The most significant difference happens in the case of small talk together with the sad face. Although the sample size was small, the robot could maintain his partners’ trust in the ideal case: expressing sorrow after making small talk. In this case, the higher mean in the scenario with small talk indicates that people generally generate a higher level of trust when the robot seems sad while telling his story.

Although small talk seems to play a vital role in trust, however, it was not clear in the case when the robot expresses the joyful facial expression. The justification behind this fact is that, the robot’s facial expression while expressing joy was not as clear as sadness. In the post-questionnaire, we asked the subjects whether they perceived his facial expression or not. In case of sadness, almost all the subject perceived him as sad, except 4 people who perceived him as neutral (21 %). On the other hand, in case of joy, only one subject found him joyful, more interestingly, two people found him feeling sad. Hence, hypothesis 2 could not be evaluated well in the current setting.
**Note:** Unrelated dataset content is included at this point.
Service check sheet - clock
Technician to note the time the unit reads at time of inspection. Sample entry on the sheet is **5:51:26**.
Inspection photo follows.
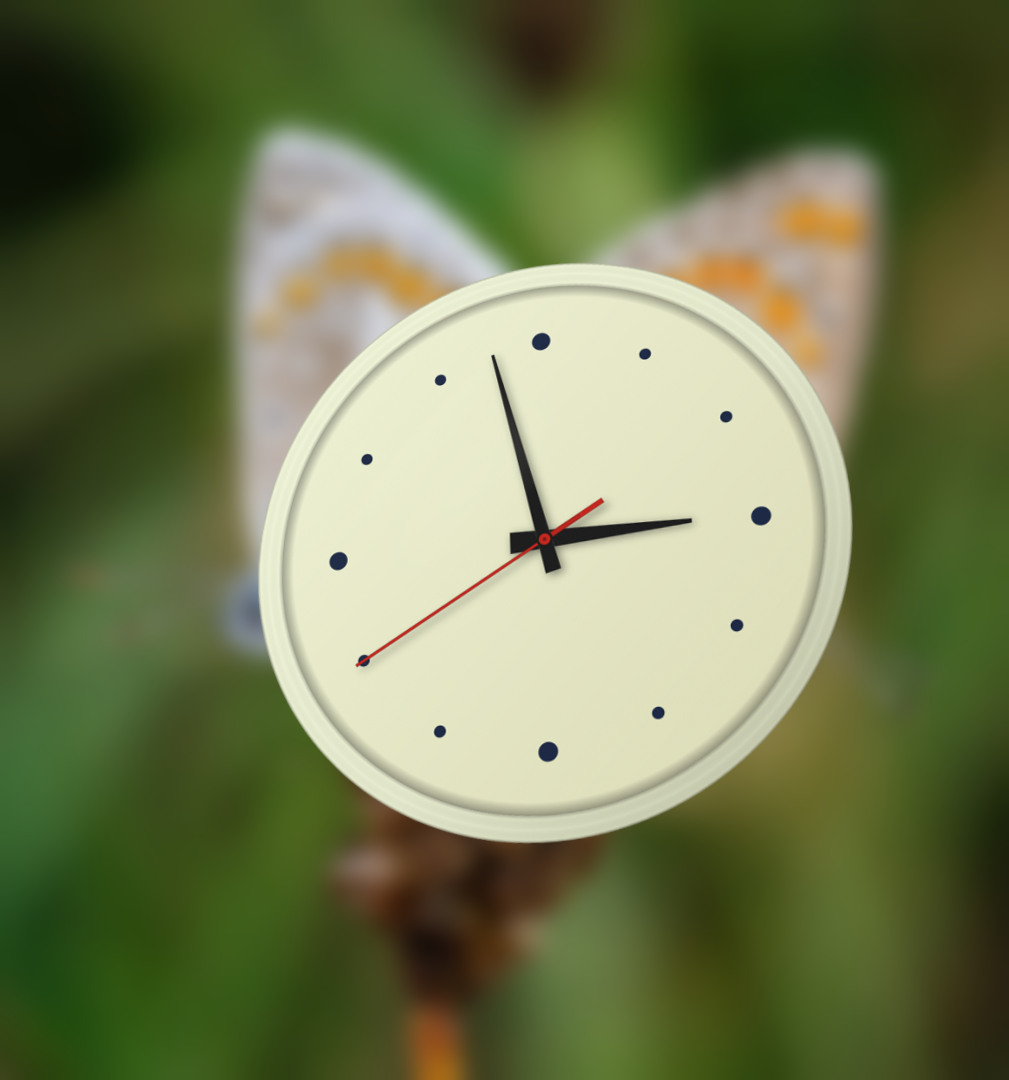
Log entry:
**2:57:40**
As it is clear in the Table 3, the amount of donation when the robot was configured to perform the small talk (independent of facial expression) was higher than the amount of donation without small talk (579€ with small talk against 126€ without small talk). It should be noted that sad facial expression raised more donation than joy facial expression with (302€ against 277€) or without (75€ against 51€) small talk. Although the descriptive analysis of the donation amount sounds interesting, however, from statistical analysis viewpoint, there is no significant difference between the two groups, due to the high level of variance. We can argue that, in this experiment people were not supposed to donate from their own budget and it was purely down to imagination. Moreover, a normalization of donation amounts based on the corresponding a personality trait should be performed to make more viable analysis. However, if they were supposed to donate, those who had a higher level of trust in the robot might pay more than the others in reality.

Despite the promising results, further future steps are required. For instance, the results show that in the ideal case, i.e. starting the conversation with small talk while expressing sadness in facial expression, could maintain the trust of the users; however, we cannot infer anything more from other scenarios due to the small sample size of subgroups. Thus in our future steps, we are going to continue the experiments to gather more data, to be able to examine the influence of the other factors.

Furthermore, we are going to integrate the role of participants’ personality in our analysis. For instance, in the MBTI personality test [25], one of the characteristics of people with the ISFJ personality type is that they perceived as generous. This fact seems to have a crucial effect on the donation results and it seems necessary to be considered. Additionally, we are going to investigate the influence of a real robot in comparison to a virtual one. We have implemented the same scenario, on a virtual version of the Emys. Currently, we are running the experiment and gathering data to form our dataset.

Finally, in our future works we need to take care of the influence of the robot’s final word on the questionnaire outcome. In the current setting, the participants fill in the questionnaire after the Emys ended the conversation by either complaining to the user about their low rate of donation or thanking them for their help regarding the high donation rate. These final remarks of the robot might influence the mental state of the subjects before filling in the post-questionnaire, hence lead to biased data. In future settings, we are going to ask the subjects to fill in the post questionnaire prior to the robot’s final words. In addition, due to variable time of interactions in different scenarios, in our future steps we are going to investigate if the length of total interaction could be a relevant factor, and also take into consideration the responses of participants to the robot worth to perform.